Aviatrix biopic crash lands
October 29, 2009
When it comes to the retelling of history, it seems that, as far as memories go, we can swing one of two ways. We can either vie for the attention by regaling others with times and events that rattle our thoughts and bones (exaggerated or not), or we can travel by conventional route, repeating names, dates and actions as though we were the textbook ourselves. Depending on audience and topic, both methods seem to have their time and place. Unless of course, you’re Hollywood, in which the facts don’t really seem to matter as long as you play up the information you have enough to cash in.
Generally, I would think this would be pretty easy for the Paramounts and the Fox Searchlights of the industry, especially when it comes to the biographies of history (I mean, they are renowned for a reason). It seems, however, that even the most infamous of characters throughout time can’t always catch the right break, or in this case the right wind.
Hollywood’s newest attempt at recounting a historical life is Mira Nair’s “Amelia,” which examines the life of aviatrix Amelia Earhart. Opening with her last and final flight, the story travels back through her own memories to recount her life and stardom. The plot jumps from memory to reality quickly and focuses on not only our heroine’s aviation and skill, but also her personal and romantic life.

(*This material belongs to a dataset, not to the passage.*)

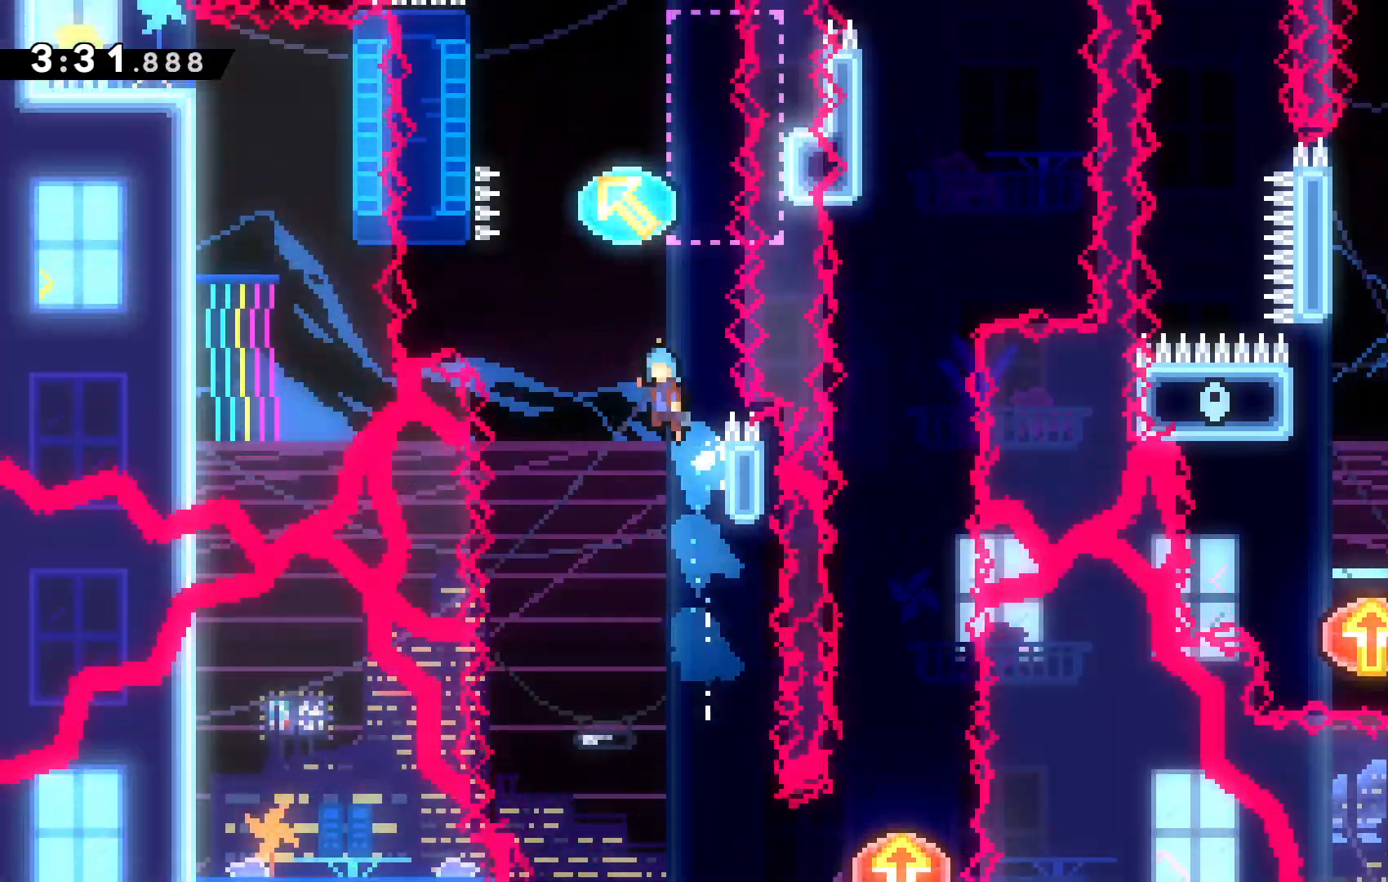
{"keys": ["left", "up"], "events": [[400, "c", "up"], [500, "left", "down"]]}
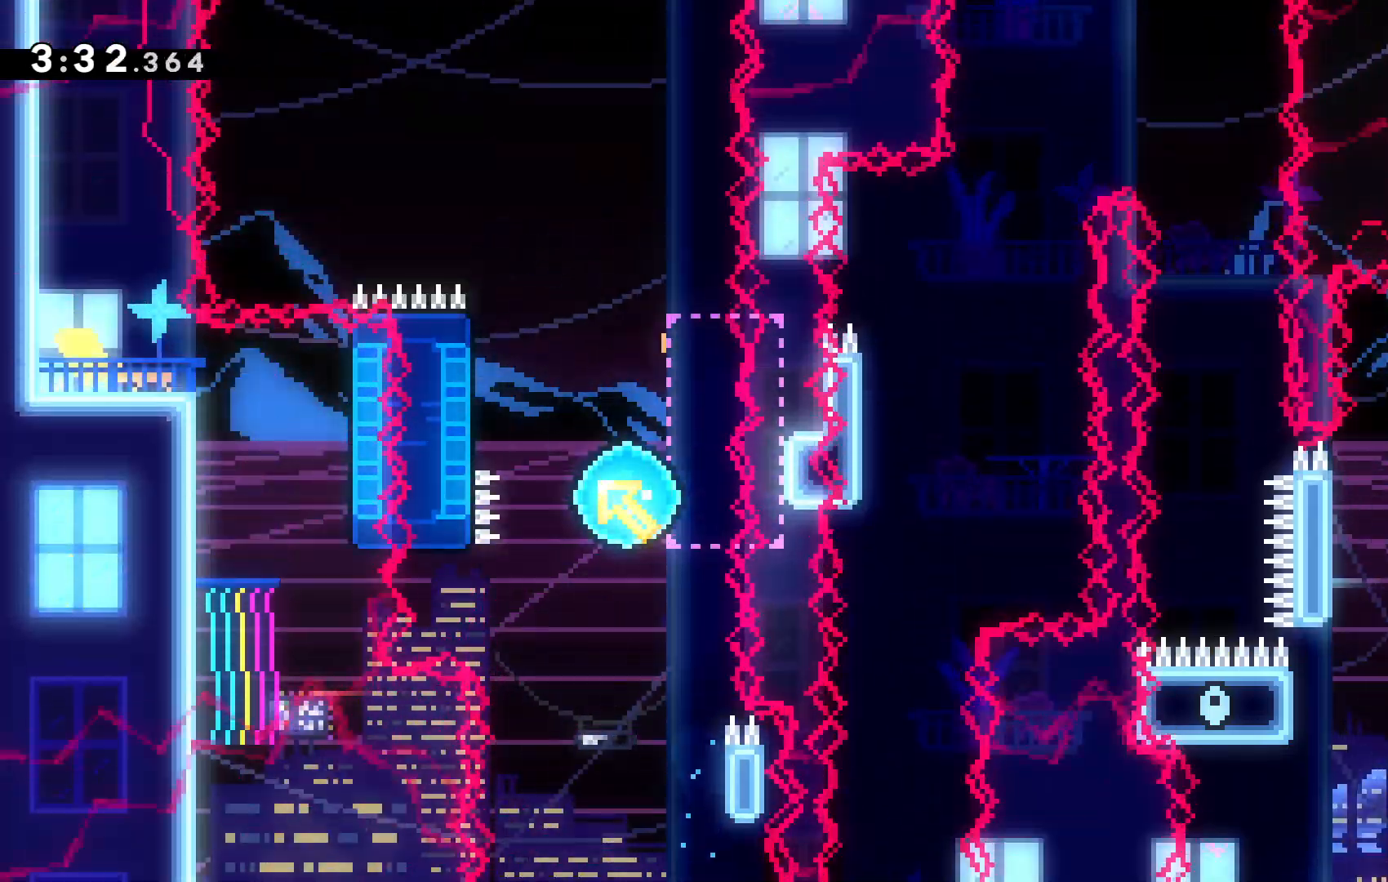
{"keys": ["right", "up"], "events": [[367, "left", "up"], [467, "right", "down"], [467, "up", "up"], [500, "up", "down"]]}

Though individually I’m sure the facts that made up this remarkable woman were interesting, sadly, when put together, they created a loose and disjointed plot that would put anyone into a tailspin. While Nair tries desperately to cover every angle that made up the woman behind the wings, the audience is stuck watching Ms. Earhart jump from a plane, to the bedroom of her manager, to a dinner table with Eleanor Roosevelt, to the bedroom of her business partner, and then back into a plane again. This along with the completely forced and mechanical performances of Hillary Swank and Richard Gere leave you coming out of the theatre with not only the disappointment that you already knew the ending but also with the frustration that you still hardly knew the beginning.
While these aspects definitely overshadowed most of the positives of the film, fear not, some good did shine through. Though painful to watch on screen, Swank’s performance off-screen, as a narrator, was done quite well, especially in moments of pure flight, when she read the thoughts and emotions Amelia herself actually had when flying over the Atlantic. The music and scenery too, were both composed classically and shot beautifully, giving you a planet earth-esque impression of how the world once was, and the hope it gave to people with a dream of flight.
And while I wish I could say that these traits fixed what otherwise was lost amid poor dialogue, ill-fitting plot and horrible accents, I regret to say I simply can’t. While a noble attempt, it seems Hollywood just doesn’t have the talent or the time to truly capture the heart and life that made up such a momentously historical woman. Indeed, it seems that some parts of history are just better left unsaid and better left off screen.
Katie Heaton is a student at the University of Wisconsin-River Falls.